:: Exercise brief ::
Return a copy of every line in the data below that contains "APERTURE".

━━ Task material ━━

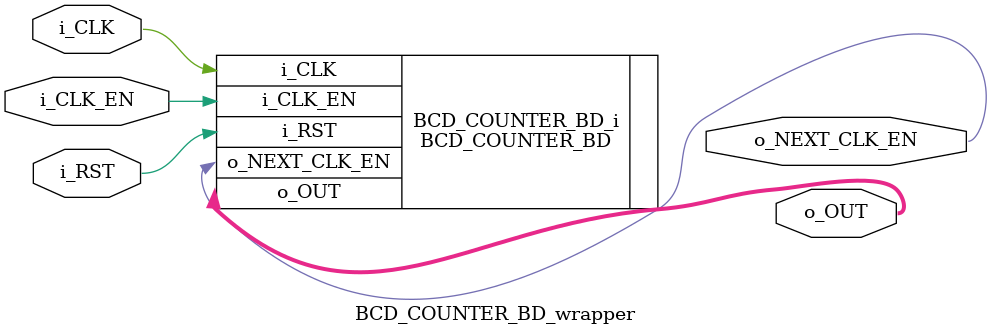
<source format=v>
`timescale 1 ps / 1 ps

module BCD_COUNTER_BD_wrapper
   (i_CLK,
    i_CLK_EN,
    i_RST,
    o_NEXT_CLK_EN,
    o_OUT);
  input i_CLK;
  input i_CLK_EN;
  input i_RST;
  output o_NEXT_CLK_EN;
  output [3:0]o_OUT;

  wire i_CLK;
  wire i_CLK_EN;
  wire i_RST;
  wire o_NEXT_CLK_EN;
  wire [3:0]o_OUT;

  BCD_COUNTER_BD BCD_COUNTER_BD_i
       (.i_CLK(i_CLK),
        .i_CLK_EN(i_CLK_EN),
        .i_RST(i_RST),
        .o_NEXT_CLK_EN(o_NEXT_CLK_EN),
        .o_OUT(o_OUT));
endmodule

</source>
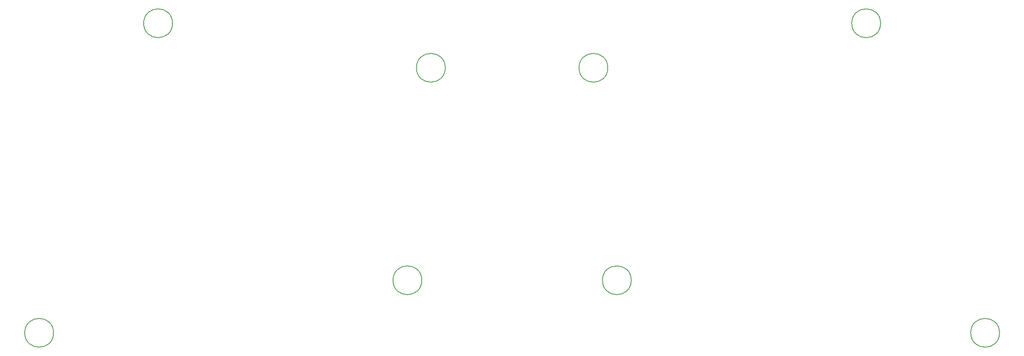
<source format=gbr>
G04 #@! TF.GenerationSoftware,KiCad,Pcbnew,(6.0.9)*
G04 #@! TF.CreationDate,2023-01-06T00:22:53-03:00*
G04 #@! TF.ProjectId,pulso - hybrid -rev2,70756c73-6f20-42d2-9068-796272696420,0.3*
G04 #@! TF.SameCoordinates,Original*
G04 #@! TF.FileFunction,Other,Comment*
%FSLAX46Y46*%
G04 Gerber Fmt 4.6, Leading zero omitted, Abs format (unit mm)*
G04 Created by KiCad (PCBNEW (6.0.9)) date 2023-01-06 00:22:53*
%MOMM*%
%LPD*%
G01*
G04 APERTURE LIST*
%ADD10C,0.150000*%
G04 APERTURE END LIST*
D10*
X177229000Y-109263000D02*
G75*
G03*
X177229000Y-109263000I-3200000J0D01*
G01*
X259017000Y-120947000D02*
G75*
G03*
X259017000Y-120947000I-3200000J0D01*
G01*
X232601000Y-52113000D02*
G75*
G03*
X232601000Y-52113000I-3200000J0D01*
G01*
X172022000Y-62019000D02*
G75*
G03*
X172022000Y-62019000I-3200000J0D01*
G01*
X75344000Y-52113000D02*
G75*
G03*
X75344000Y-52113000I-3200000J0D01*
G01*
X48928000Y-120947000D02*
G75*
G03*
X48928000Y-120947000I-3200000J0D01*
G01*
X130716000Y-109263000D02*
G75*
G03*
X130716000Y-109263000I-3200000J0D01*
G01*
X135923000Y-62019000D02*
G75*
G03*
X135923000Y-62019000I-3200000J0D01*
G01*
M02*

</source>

━━━

:: Result of the exercise ::
G04 APERTURE LIST*
G04 APERTURE END LIST*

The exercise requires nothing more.